One thing that is absent from the article is the default alignment of skeletons and zombies (as well as other mindless undead). In 2nd Edition they were just slated as neutral, which made sense given the inability to make an informed choice. I mean, is a golem commanded to kill everyone evil? Is an animated object? 3rd Edition changed this up by making them neutral evil despite a complete lack of intelligence, which caused several extensive threads on the WotC forums back in the day (though 4th Edition brought them back to unaligned).
I remember in 2nd and 3rd Edition how you would turn into a ghoul if you were killed by one. This was changed in Revised, so that they would instead infect you with a disease (ghoul fever), meaning that survivors of ghoul attacks might die anyway and transform into one (which was more inline with zombie movies). This made more sense to me, as ghoul victims were more than likely going to be eaten anyway.

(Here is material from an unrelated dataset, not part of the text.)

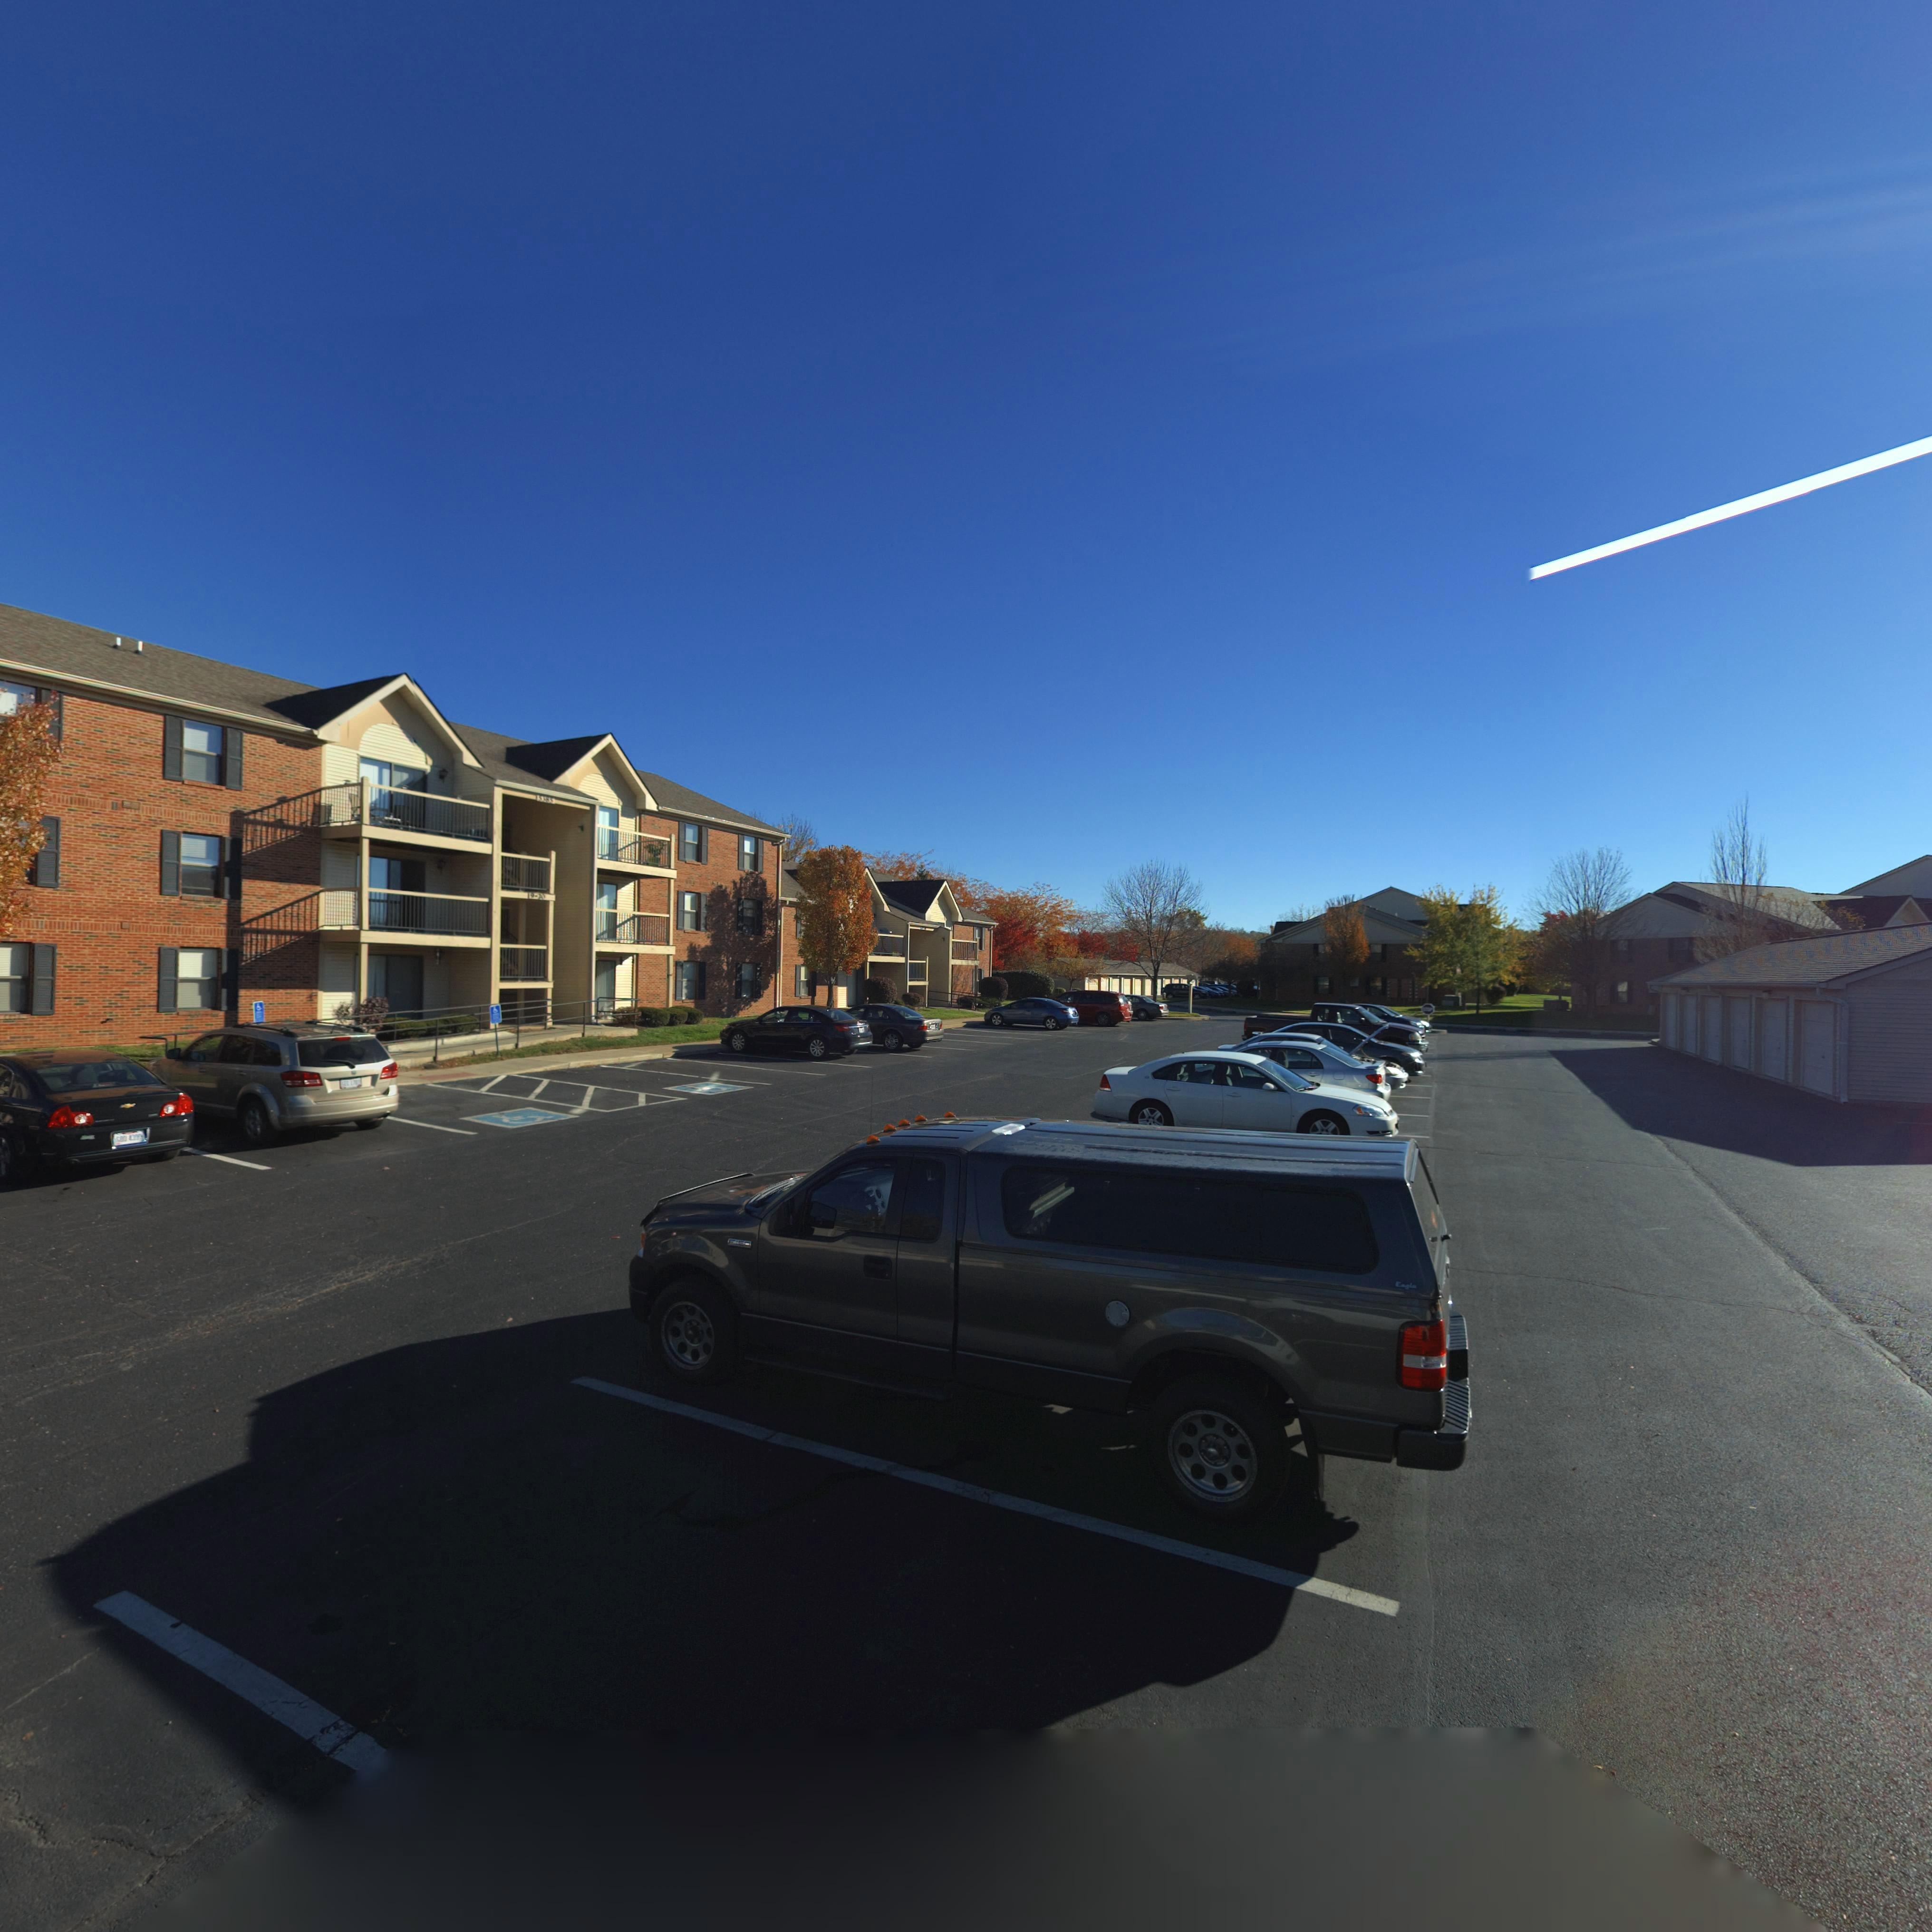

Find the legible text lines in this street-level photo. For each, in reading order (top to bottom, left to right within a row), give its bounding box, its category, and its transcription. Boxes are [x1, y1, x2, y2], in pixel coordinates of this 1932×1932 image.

[538, 794, 554, 803] StreetNumber: 5385
[529, 892, 545, 900] StreetNumber: 9-20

Checking past editions I could not find anything mentioning how the original Dungeons & Dragons ghouls came to be, and while ghouls begetting ghouls is a classic, I find the idea of ghouls-as-cursed-humans to be more interesting (and fresh). I would even go so far as to suggest some ghouls being able to take the shape of the last person they ate (as in both Arabian folklore and The Dresden Files).
Conceptually the vampire hits all the right points for me, which given their treatment in recent editions was to be expected. Hopefully I will get to run Expedition to Castle Ravenloft this edition. Eh, maybe I will convert it when we the level cap hits 10.